The Waterfall Effect

So this weekend was another one of those "Debbie and Emilee come out to stay at our place and Emilee throws a fit - in her passive-aggressive way, cries because she wants to go home, upsets Debbie, which causes rough times for us, and basically ruins the weekend" weekends. It was really disappointing too, because it seemed like we really did a backslide as far as the relationship goes. We went to bed Saturday night with Debbie being upset, but not wanting to talk about it. When we woke up Sunday, we talked, and it was rather dramatic and stressful, the way it used to be. Not fun.

We got through it, and the day seemed to go a little better - right up until she was getting ready to leave. She was upset again, and at that instant, Doug called, at which time she decided she was going to stomp off and leave, upset with me. I finally decided I'd had enough, and just told her "fine" and went into my bedroom to talk to Doug. Well, she came settled down, came into my room, and after I was finished talking to Doug, we talked for awhile and got back on an even keel. She said she was going to get some counselling for Emilee - which she has so far been very reluctant to do for some reason - and that she promised again that we would not go to bed without talking through things anymore. We kissed, made up, and they left. All better, right?

Not really. Because today, I am feeling down, and not just about our relationship. I am feeling insecure about work, about my abilities, about my motorcycle, about everything. I have noticed this the last few times this has  happened - that the negativity that occurs in the relationship at times like this, when it gets really rough, flows down into the other areas of my life, and I start feeling like I did when I was really struggling with the depression.

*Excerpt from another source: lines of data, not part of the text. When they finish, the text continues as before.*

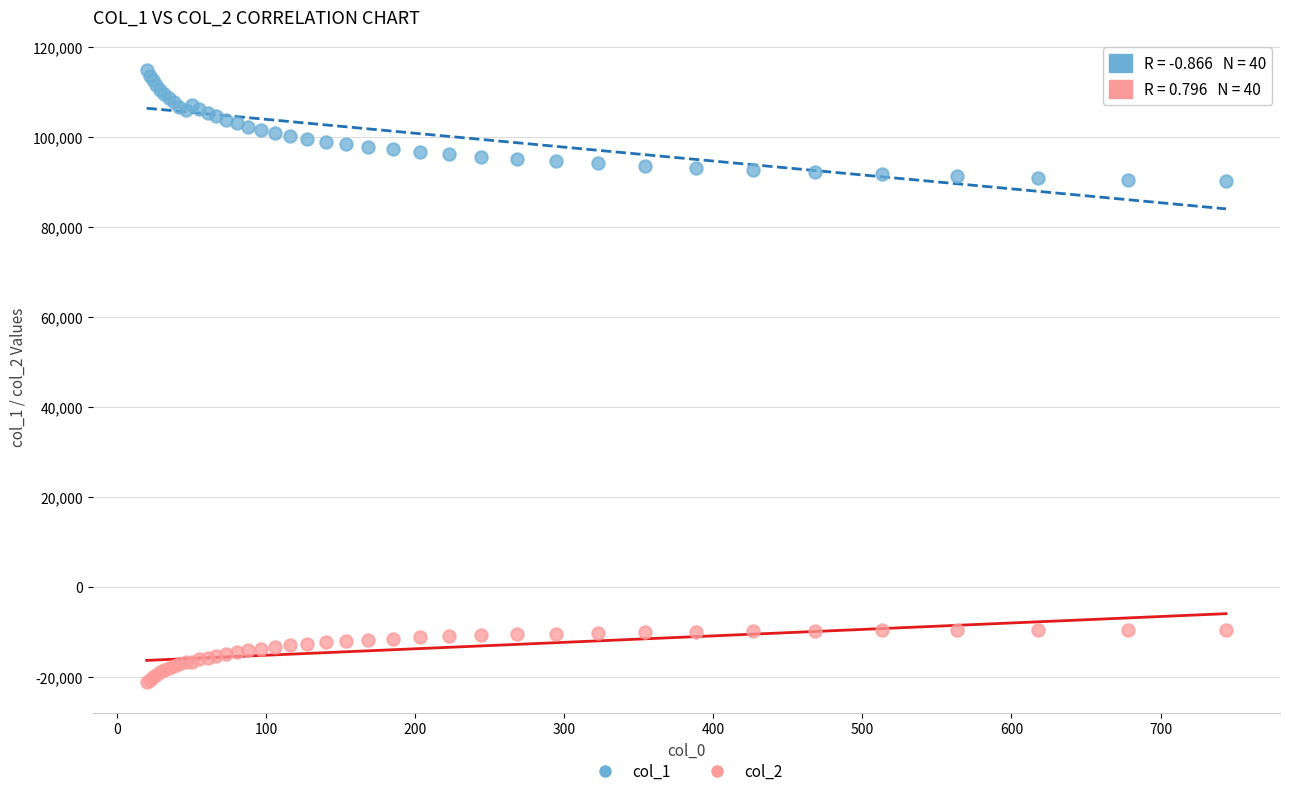

Which series has the widest spread of Y values?

col_1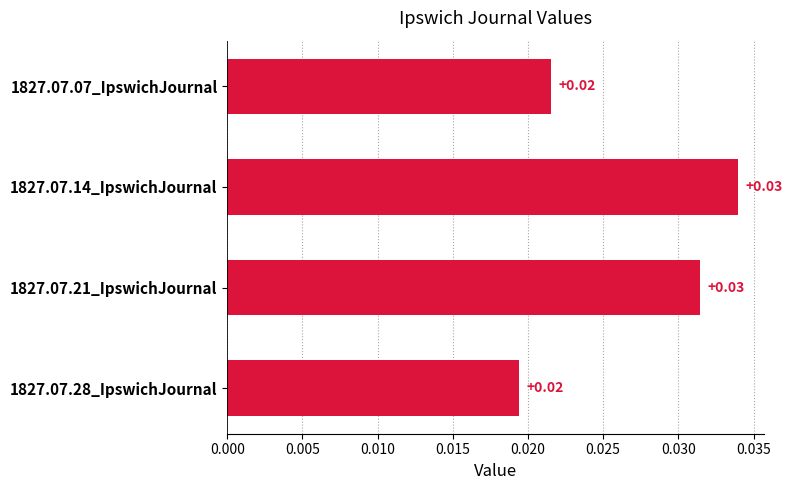

Between 1827.07.14_IpswichJournal and 1827.07.28_IpswichJournal, which is larger?

1827.07.14_IpswichJournal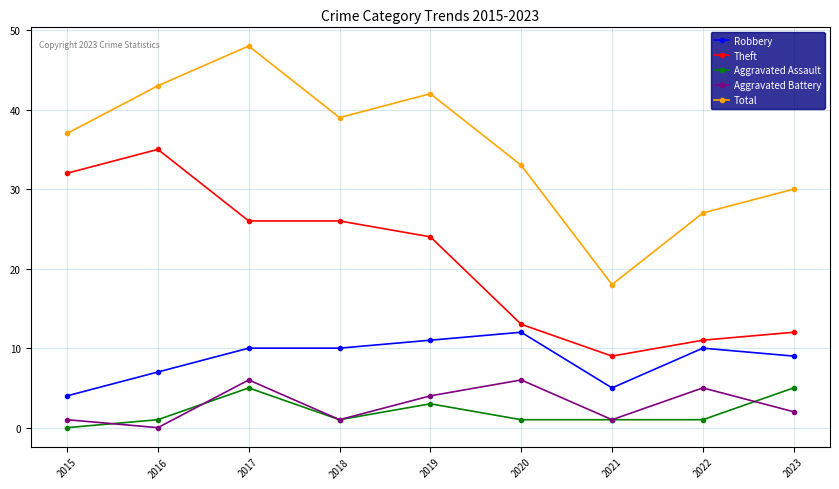

The Robbery series shows 3 at 2017. True or false?

False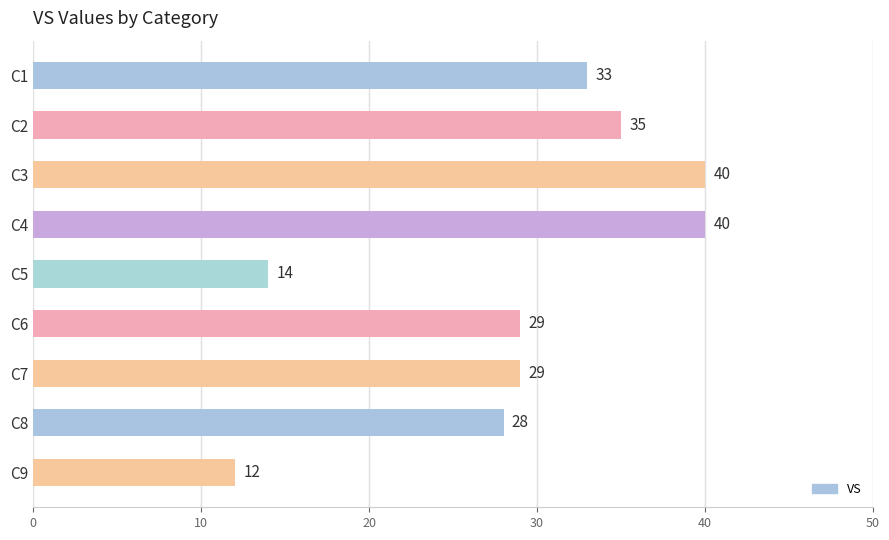

Reading top to bottom, extract all data points from this chart.

C1=33	C2=35	C3=40	C4=40	C5=14	C6=29	C7=29	C8=28	C9=12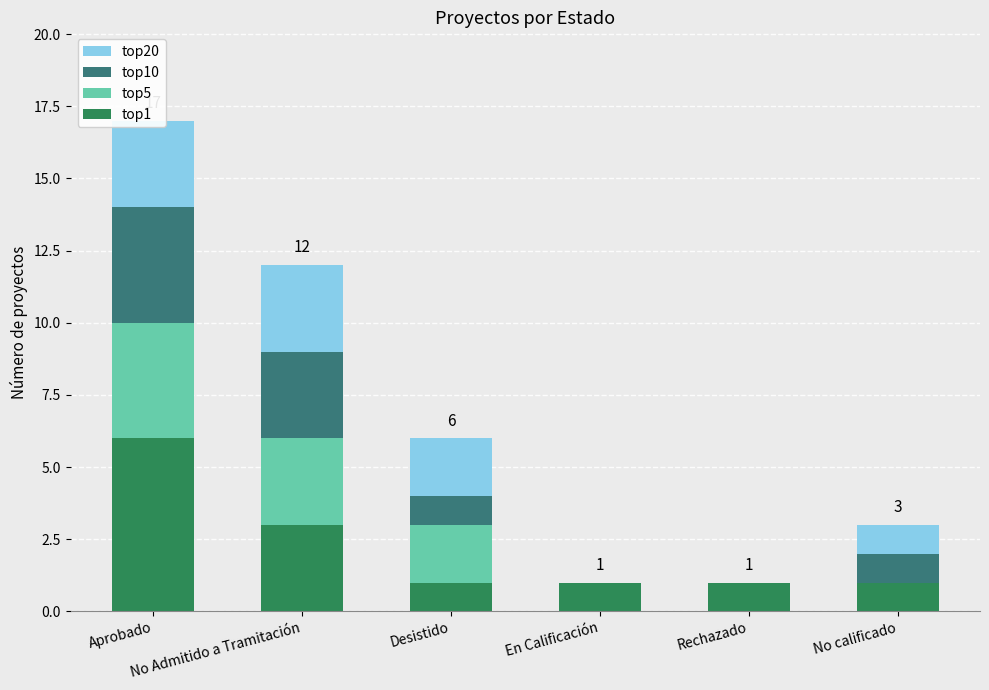

What is the difference between the highest and lowest values at En Calificación?

1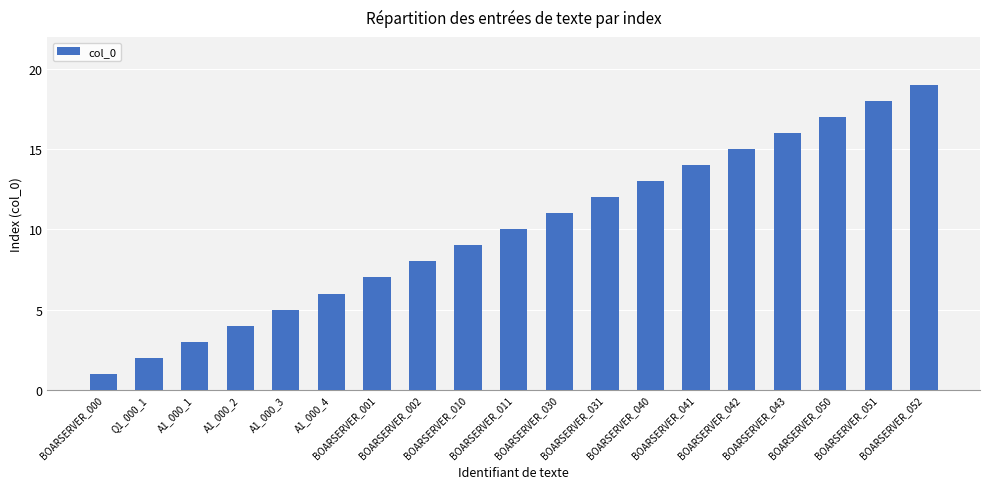

Rank the categories by value from lowest to highest.

BOARSERVER_000, Q1_000_1, A1_000_1, A1_000_2, A1_000_3, A1_000_4, BOARSERVER_001, BOARSERVER_002, BOARSERVER_010, BOARSERVER_011, BOARSERVER_030, BOARSERVER_031, BOARSERVER_040, BOARSERVER_041, BOARSERVER_042, BOARSERVER_043, BOARSERVER_050, BOARSERVER_051, BOARSERVER_052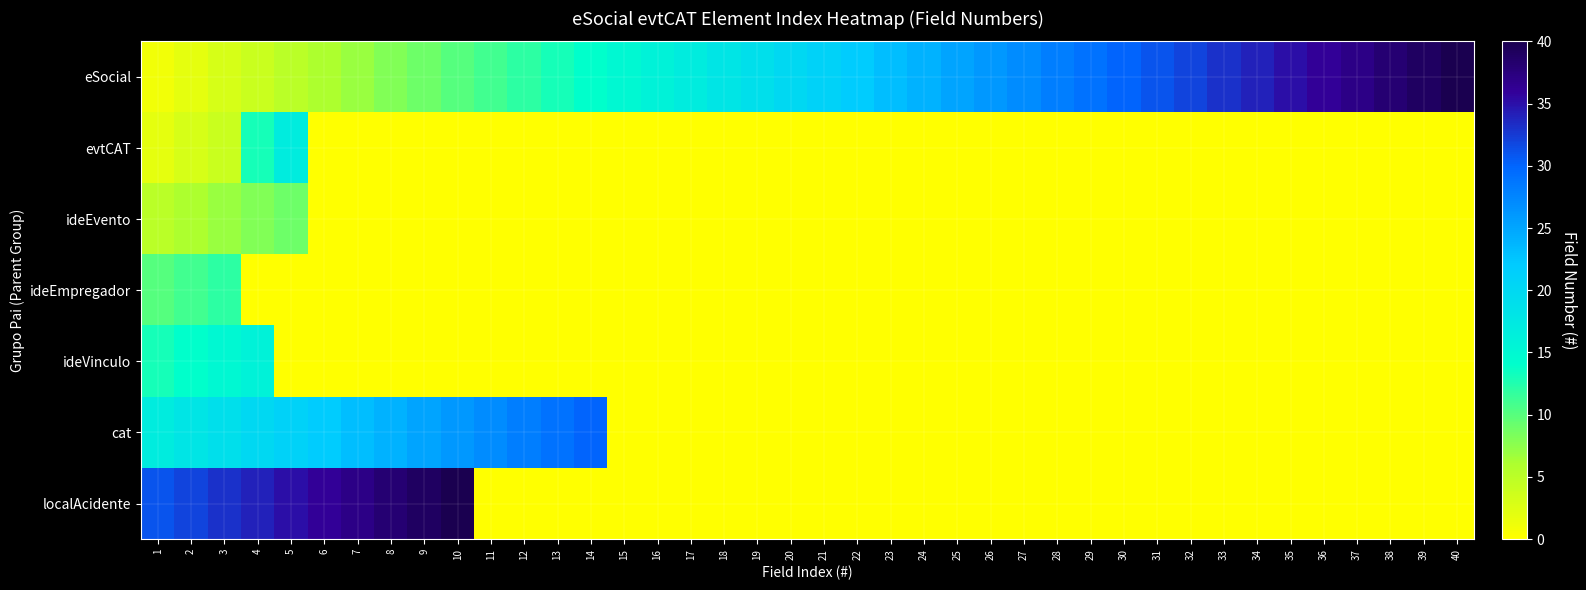

True or false: localAcidente has a value of -23 at 24.

False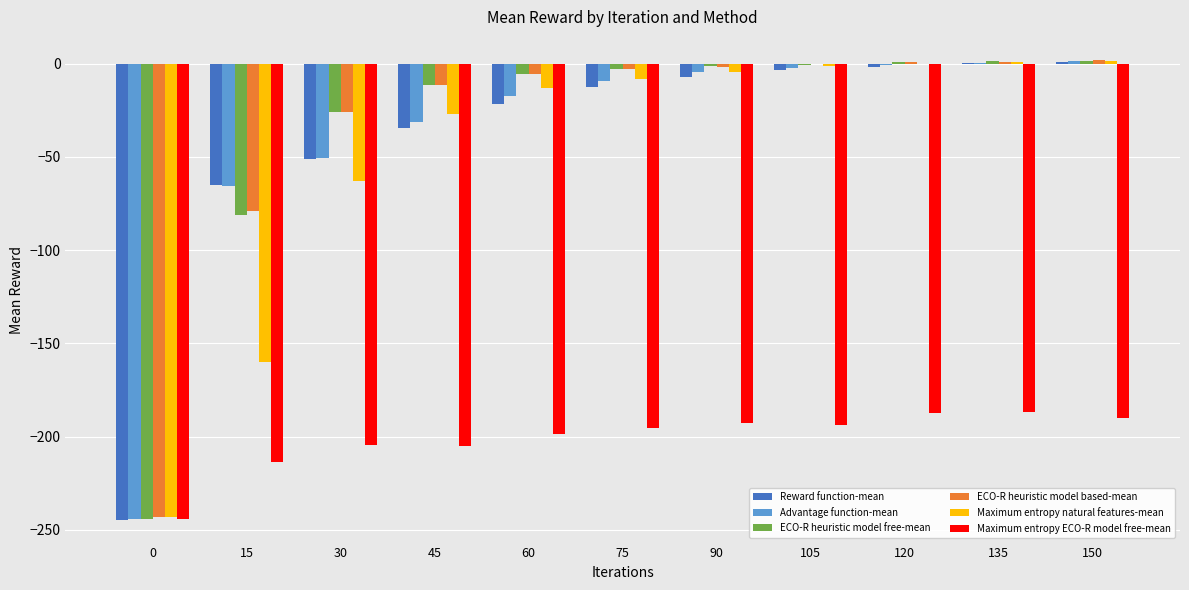

What is the total value across all series at 0?

-1463.0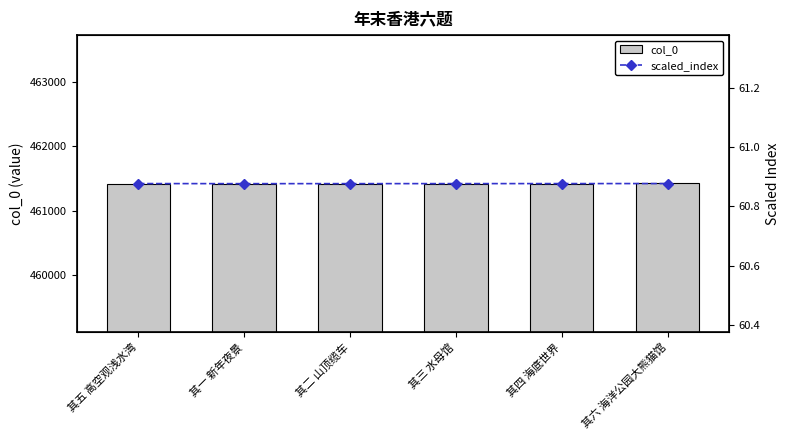

What is the sum of the scaled_index values at 其六 海洋公园大熊猫馆 and 其二 山顶缆车?

121.8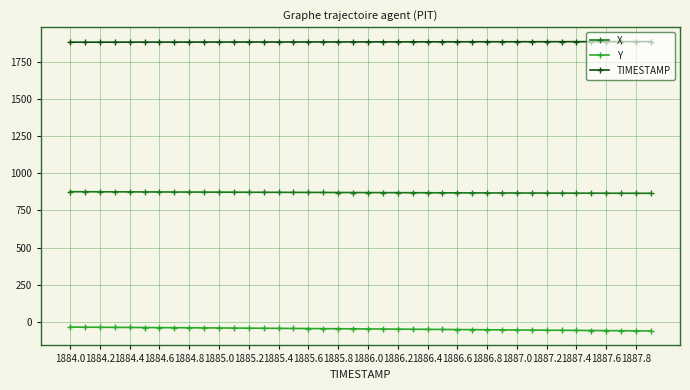

What is the value of the X point at the 30th from the left?

867.7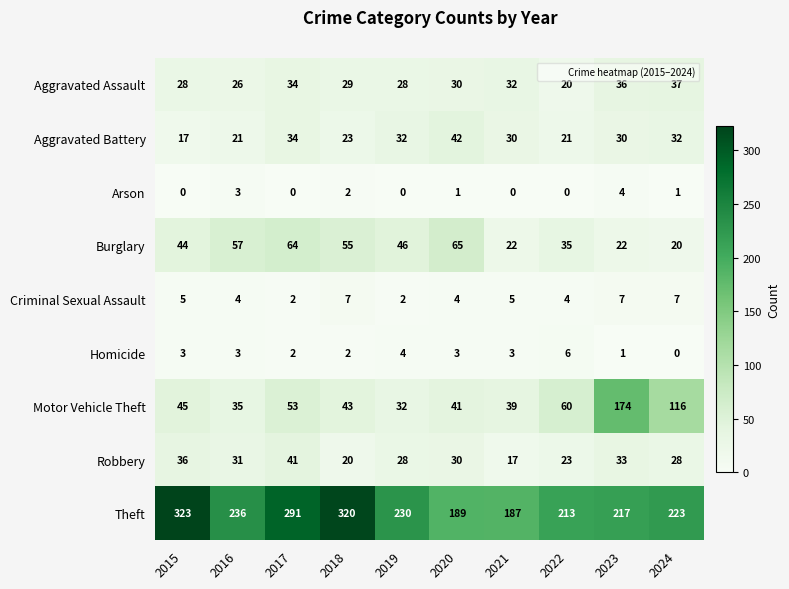

True or false: Homicide has a value of 3 at 2021.

True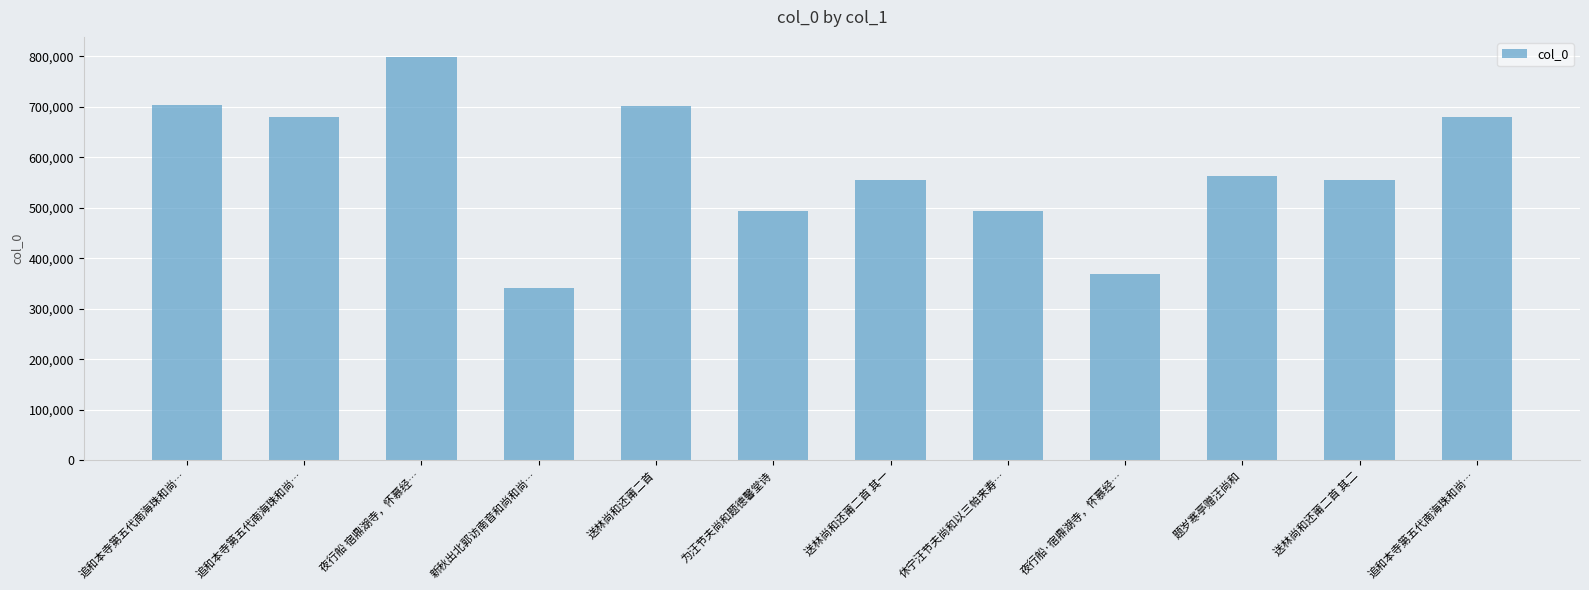

How many bars are there in total?

12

So today, I am going to try to get back on top, but so far, it is proving difficult. I decided to ride my bike to work today so I could "enjoy" the smell of the rain from last night, and my bike ran like shit again, like it did that last time after it rained. I got to work and read an email about the other new guy who works in dev (started a couple of weeks before me apparently) and how he created this new tool for everyone to use to validat JavaScript. And here I am struggling just to learn the overall architecture still and how to change the text of labels on forms. Icky.

I'm not sure what to do, so I am just going to accept the feelings and thoughts for what they are and just get through the day. I have my AA meeting tonight, so that should help. Right now, I just feel a little ill, and wish I could just go back home, crawl into bed, and pull the covers over my head. But I am not going to do that. I am going to soldier through and just do what I can do. I am the greatest developer in the world? No, absolutely not. Am I the best parent in the world? No. Am I the best partner in the world? Doubt it. I am the best me I can be today? I don't know. But I know I need to try to be, and that is what I am focusing on. Some days, it seems much harder than others. Today is going to be one of those "harder" days.